Николай Греч - Черная женщина
Ревель
LV
Надежда сидела в своей комнате и с унылым чувством смотрела на письмо Ветлина, прочитанное ею уже несколько раз. Он уведомлял ее, что нашел друга и благодетеля своего младенчества, описывал ей князя Кемского самыми нежными, самыми приятными красками: говорил о его уме и образовании, о его сердце и правилах, о безотрадной, одинокой его старости, услаждаемой утешениями чистой совести и пламенной веры. "Князь Алексей Федорович, - писал он, - осуществил предо мною идеал благородного, великодушного, истинного человека. Основательность суждений, поэтическая мечтательность, равнодушие к благам земным и уважение ко всему духовному, сверхчувственному, строгость к самому себе, кротость к другим, безропотное перенесение всех страданий и искренняя признательность к провидению за малейший дар - все это составляет самое благородное существо, какое только я мог бы себе вообразить.

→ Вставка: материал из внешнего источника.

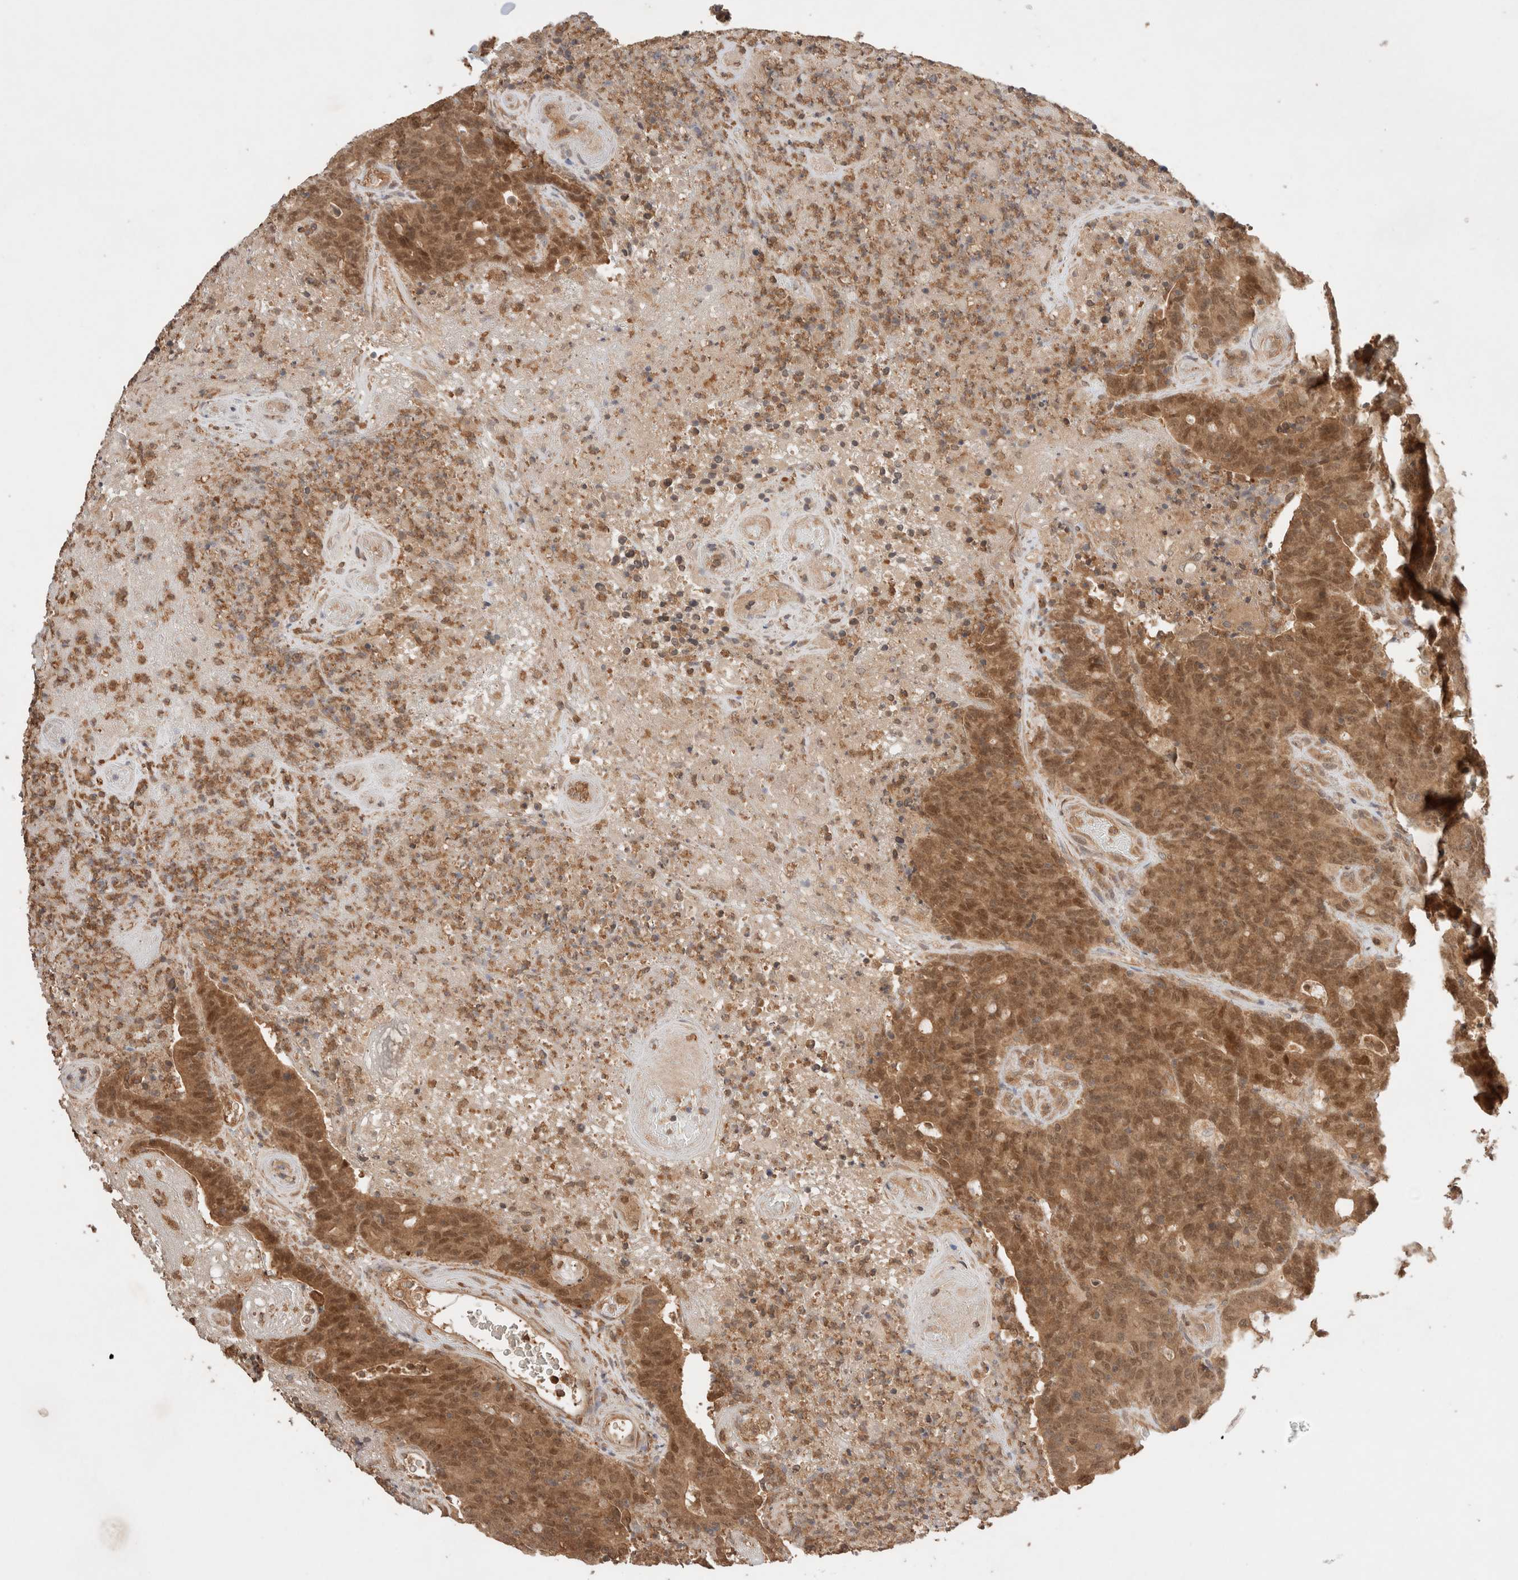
{"staining": {"intensity": "moderate", "quantity": ">75%", "location": "cytoplasmic/membranous,nuclear"}, "tissue": "colorectal cancer", "cell_type": "Tumor cells", "image_type": "cancer", "snomed": [{"axis": "morphology", "description": "Normal tissue, NOS"}, {"axis": "morphology", "description": "Adenocarcinoma, NOS"}, {"axis": "topography", "description": "Colon"}], "caption": "Human adenocarcinoma (colorectal) stained with a protein marker demonstrates moderate staining in tumor cells.", "gene": "CARNMT1", "patient": {"sex": "female", "age": 75}}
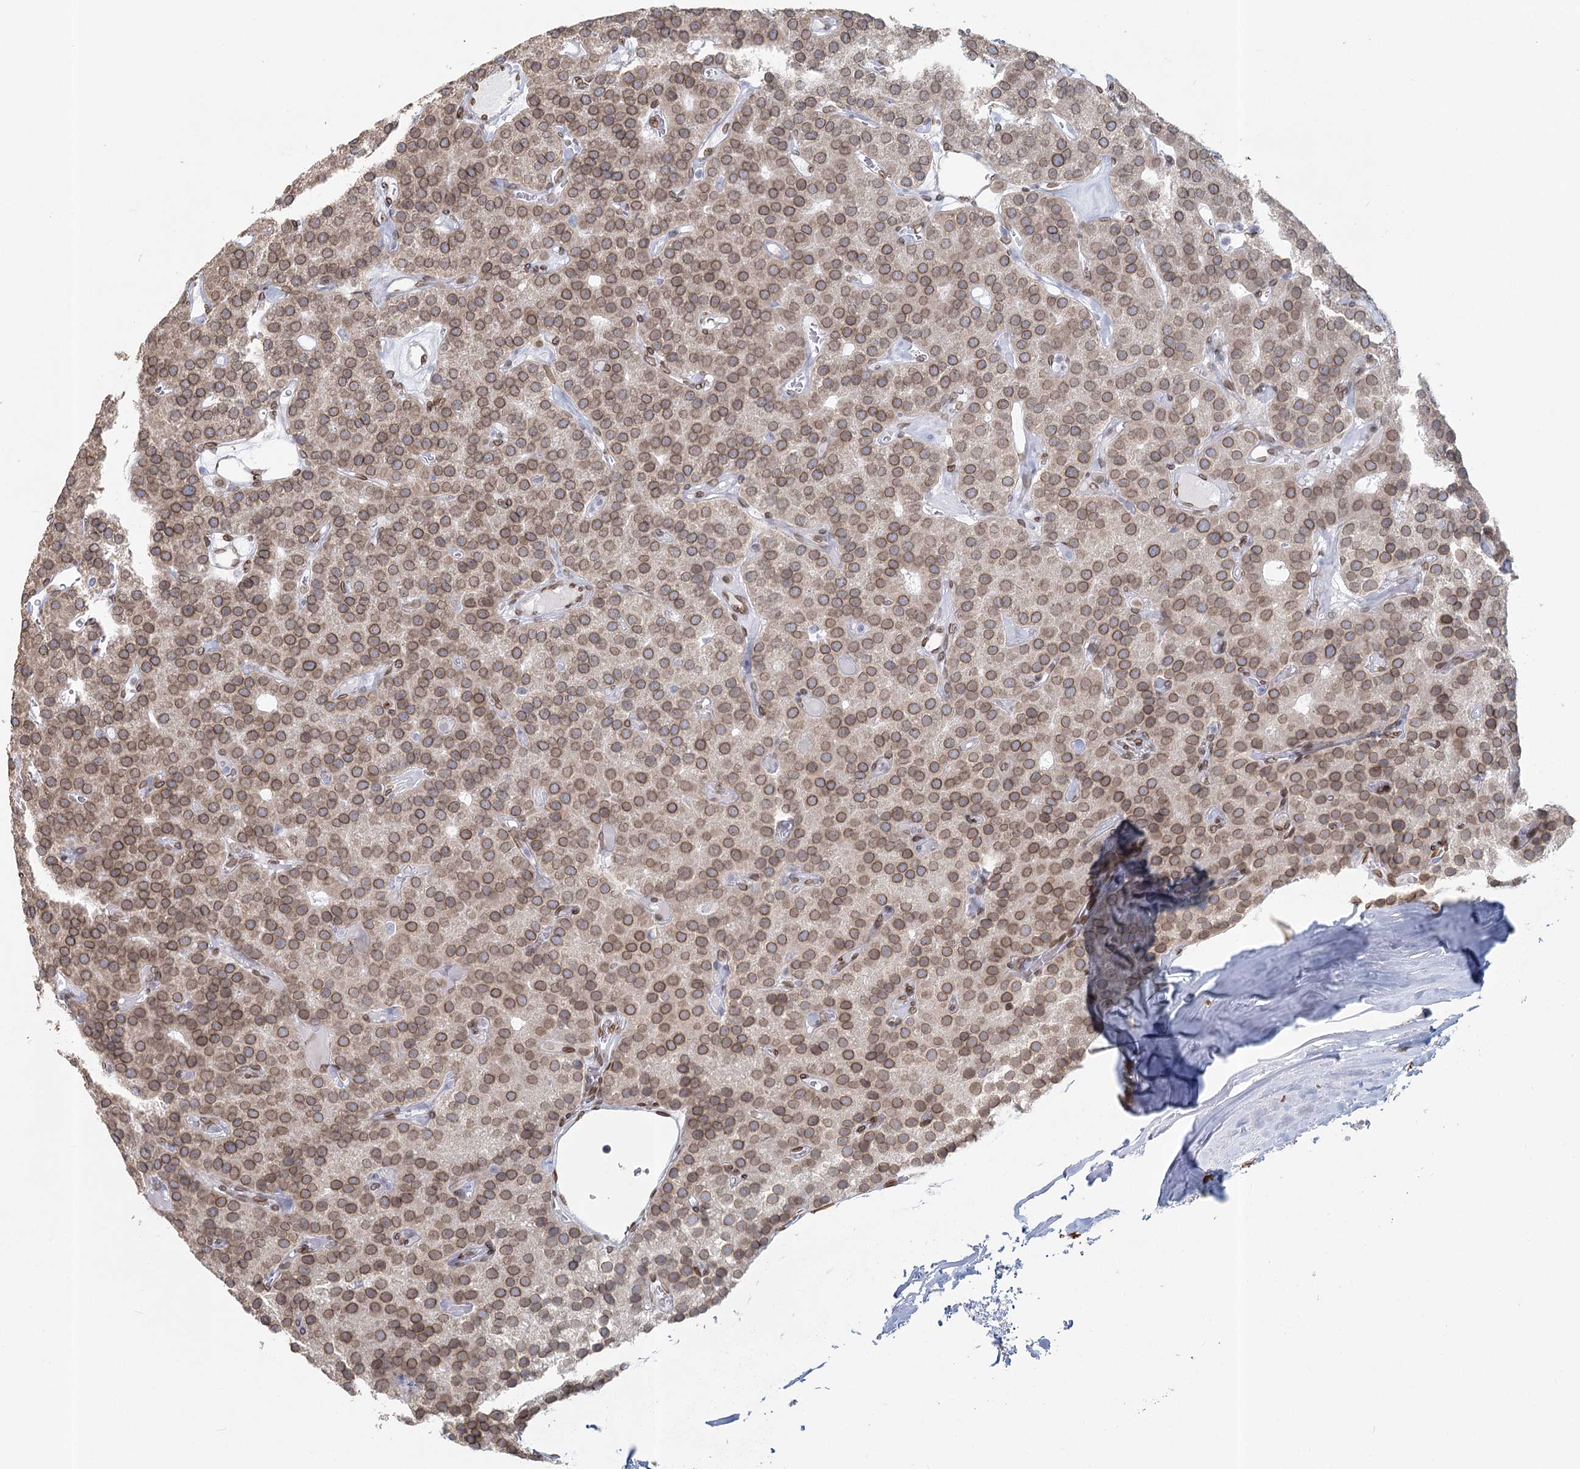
{"staining": {"intensity": "moderate", "quantity": ">75%", "location": "cytoplasmic/membranous,nuclear"}, "tissue": "parathyroid gland", "cell_type": "Glandular cells", "image_type": "normal", "snomed": [{"axis": "morphology", "description": "Normal tissue, NOS"}, {"axis": "morphology", "description": "Adenoma, NOS"}, {"axis": "topography", "description": "Parathyroid gland"}], "caption": "Glandular cells show medium levels of moderate cytoplasmic/membranous,nuclear positivity in about >75% of cells in normal human parathyroid gland.", "gene": "VWA5A", "patient": {"sex": "female", "age": 86}}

И наружность его являет уже человека необыкновенного: высокое чело, покрытое редкими седыми волосами, глаза томные, но выразительные, остаток юношеской свежести на щеках, свидетельствующий о свежести души его; уста, окруженные каким-то неизобразимым проявлением добродушия, кротости и любви к ближнему; осанка благородная, воинская, не изменившаяся от изнурительных трудов и тяжких ран; всегдашнее спокойствие, пристойность, вежливость прошлого века. Ах, Надежда Андреевна! Есть еще в свете люди истинно благородные, и человечество не переродилось. Увидев моего благодетеля, вы со мною согласитесь". Далее Ветлин сообщал ей, что решился открыть князю свое положение, свои надежды и ожидания; что послал к нему длинное письмо, но прошло уже десять дней, а нет еще ответа. В заключение он писал, что наряжен в поход, что теперь отправляется неохотно, что будет считать дни и часы до свидания с своим благодетелем. В этих учтивых, равнодушных, холодных выражениях Надежда видела совсем не то, что другие: любовь по-своему читала эти шифры, в которых никакой посторонний дипломат не мог бы доискаться истинного смыслу.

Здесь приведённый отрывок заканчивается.